What is the sum of all positive even divisors of 1000?
First consider the prime factorization of $1000$. We have:
$$1000=2^3\times 5^3$$
Now, how can we list all the factors of $1000$? We see that we can try listing them in a table:
$$\begin{array}{c|c|c|} & \text{$5^0$} & \text{$5^1$} & \text{$5^2$} & \text{$5^3$} \\ \hline \text{$2^0$} & 1 & 5 & 25 & 125 \\ \hline \text{$2^1$} & 2 & 10 & 50 & 250 \\ \hline \text{$2^2$} & 4 & 20 & 100 & 500 \\ \hline \text{$2^3$} & 8 & 40 & 200 & 1000 \\ \hline \end{array}$$
We see that we can take $(2^1+2^2+2^3) \times (5^0 + 5^1 + 5^2 + 5^3) = 2184$. To get the sum of all factors, we would also include $2^0$ on the left side of the multiplication. We exclude $2^0$ because those would be odd factors.

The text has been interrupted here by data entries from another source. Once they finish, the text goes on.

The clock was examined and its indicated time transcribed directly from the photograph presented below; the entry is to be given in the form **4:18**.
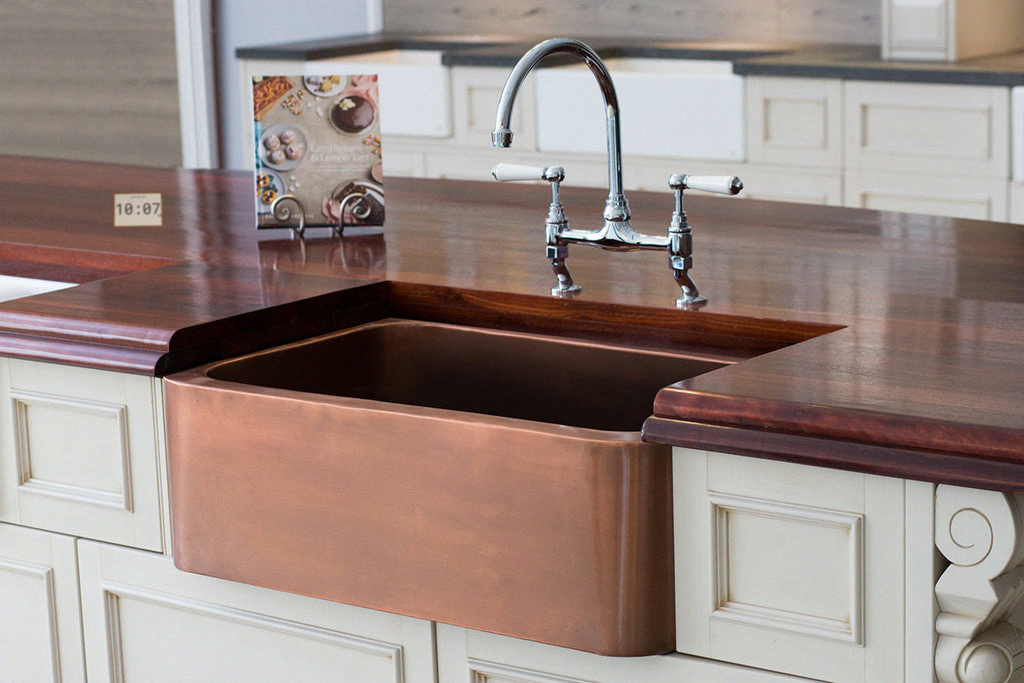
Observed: **10:07**
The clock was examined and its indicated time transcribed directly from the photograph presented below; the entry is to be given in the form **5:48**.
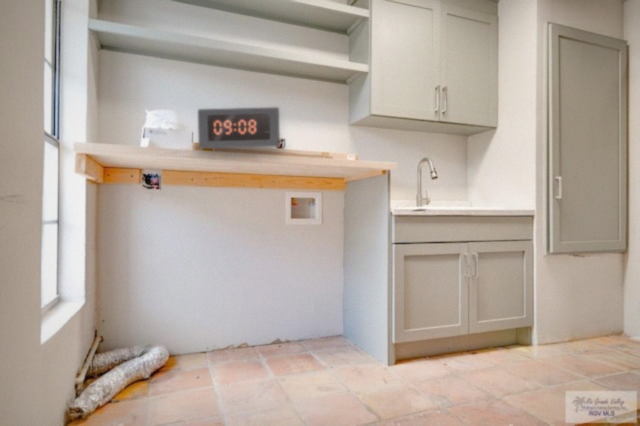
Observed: **9:08**
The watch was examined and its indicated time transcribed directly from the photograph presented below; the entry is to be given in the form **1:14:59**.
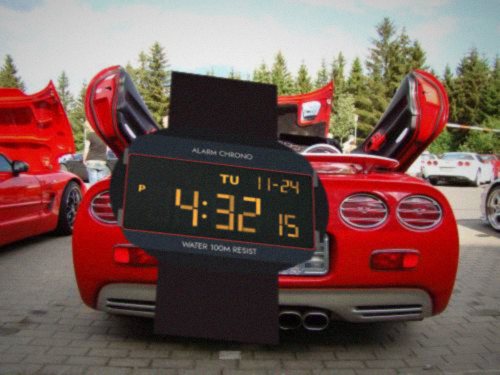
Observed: **4:32:15**
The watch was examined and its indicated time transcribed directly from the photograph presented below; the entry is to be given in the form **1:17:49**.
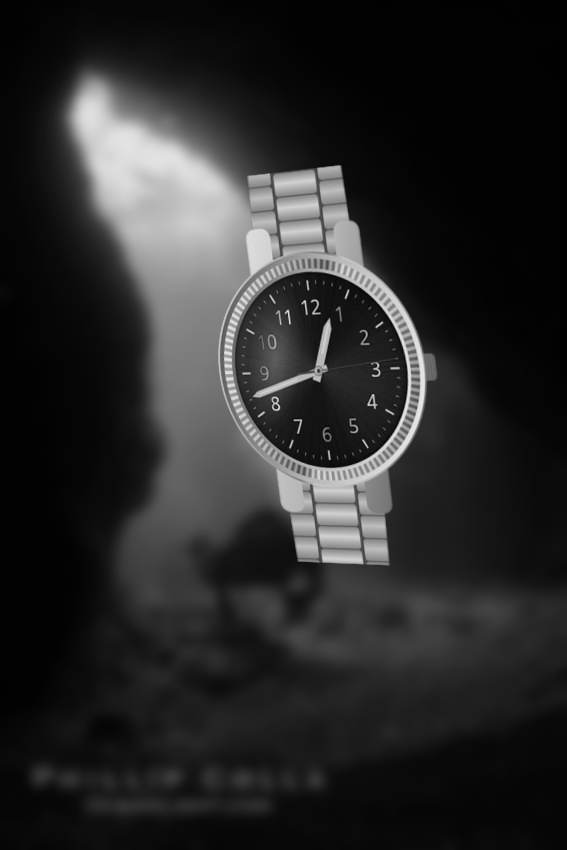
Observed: **12:42:14**
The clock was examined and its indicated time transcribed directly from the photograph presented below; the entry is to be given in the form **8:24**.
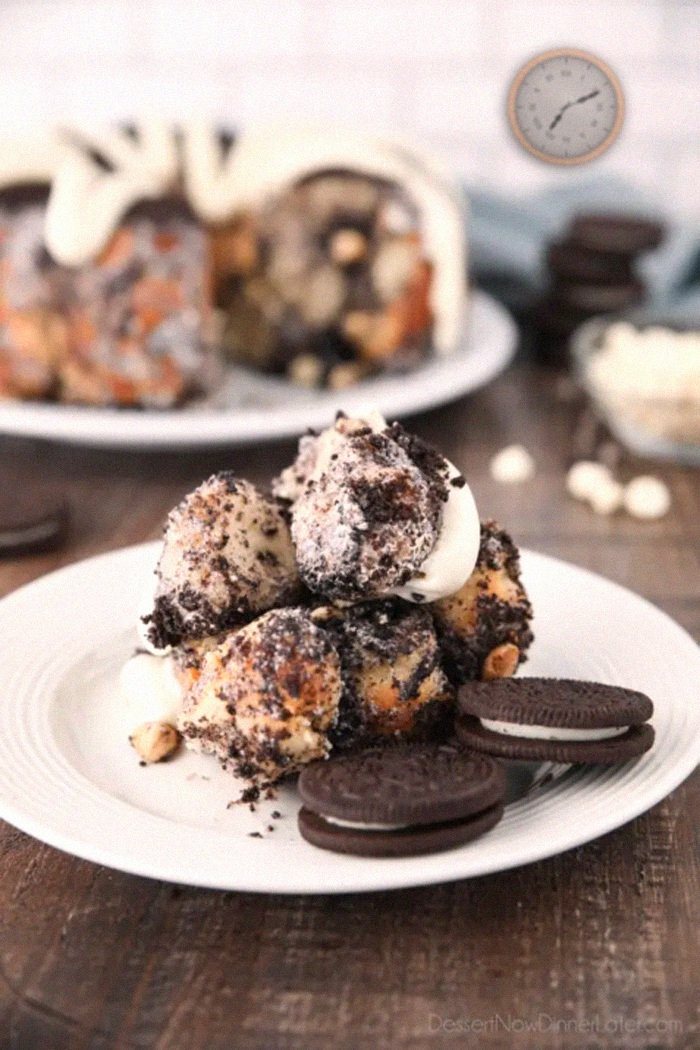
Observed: **7:11**
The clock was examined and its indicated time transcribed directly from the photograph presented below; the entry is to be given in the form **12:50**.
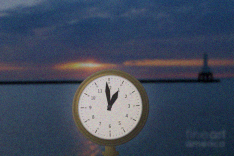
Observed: **12:59**
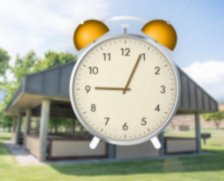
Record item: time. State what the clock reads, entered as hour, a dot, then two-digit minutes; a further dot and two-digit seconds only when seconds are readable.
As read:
9.04
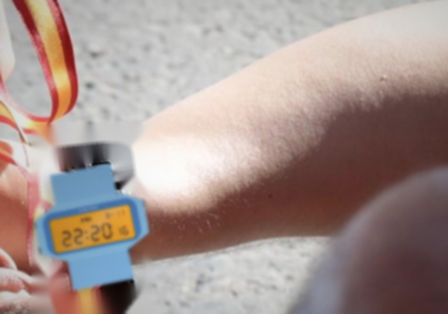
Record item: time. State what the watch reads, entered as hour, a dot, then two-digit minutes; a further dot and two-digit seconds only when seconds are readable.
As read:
22.20
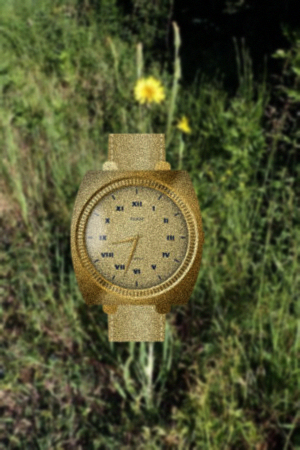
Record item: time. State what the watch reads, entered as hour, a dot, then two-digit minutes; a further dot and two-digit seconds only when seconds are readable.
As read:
8.33
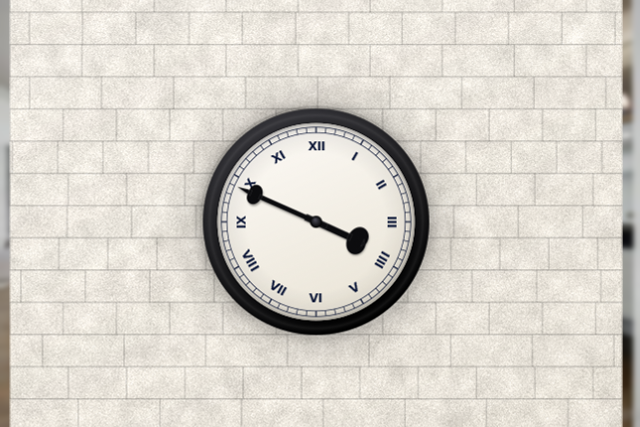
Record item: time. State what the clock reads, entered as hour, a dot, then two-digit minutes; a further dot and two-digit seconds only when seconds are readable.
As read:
3.49
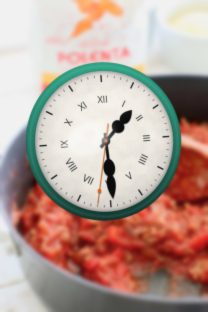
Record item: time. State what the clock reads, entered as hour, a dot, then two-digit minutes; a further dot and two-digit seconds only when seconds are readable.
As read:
1.29.32
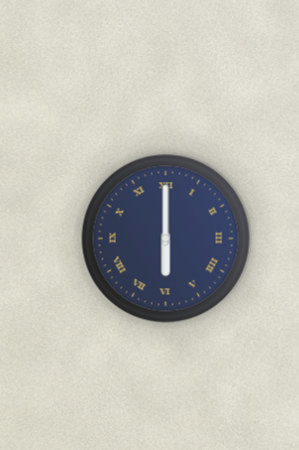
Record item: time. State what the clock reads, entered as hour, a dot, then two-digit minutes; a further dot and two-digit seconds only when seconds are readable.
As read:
6.00
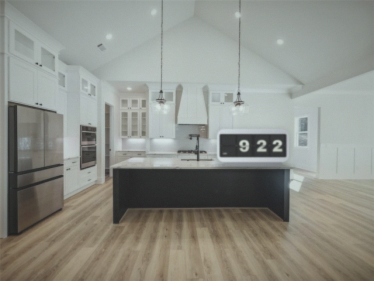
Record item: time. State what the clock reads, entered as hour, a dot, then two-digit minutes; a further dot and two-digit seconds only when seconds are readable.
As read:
9.22
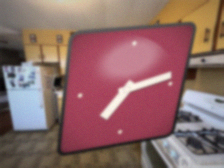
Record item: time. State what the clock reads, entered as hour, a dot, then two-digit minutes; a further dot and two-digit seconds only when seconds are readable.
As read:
7.13
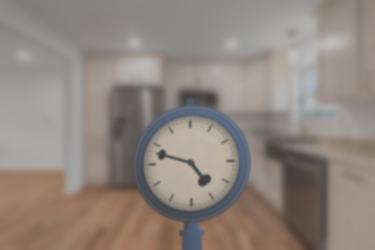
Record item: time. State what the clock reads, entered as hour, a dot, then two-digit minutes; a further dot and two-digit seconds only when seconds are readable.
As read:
4.48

Since $1000=2^3\cdot5^3$, the even divisors of $1000$ have the form $2^i5^j$, where $1\leq i\leq 3$ and $0\leq j\leq 3$. There are only 12 of them, so you can do this calculation directly.
Alternatively, it is $\sum_{i=1}^3\sum_{j=0}^32^i5^j=(\sum_{i=1}^3 2^i)(\sum_{j=0}^3 5^j)=\frac{2^4-2}{2-1}\cdot\frac{5^4-1}{5-1}=14\cdot156=2184$.
First, factor $1000=2^3\cdot 5^3$. A divisor of $1000$ has to be of the form $2^a\cdot 5^b$. If you want it to be even, you need $a \ge 1$. How many choices do you have? You can simplify the calculation (though it is not worth it for this small a case) by making it the product of two geometric series. If you wanted the sum of even divisors of $10^{32}$ it would be worthwhile, and is worth understanding.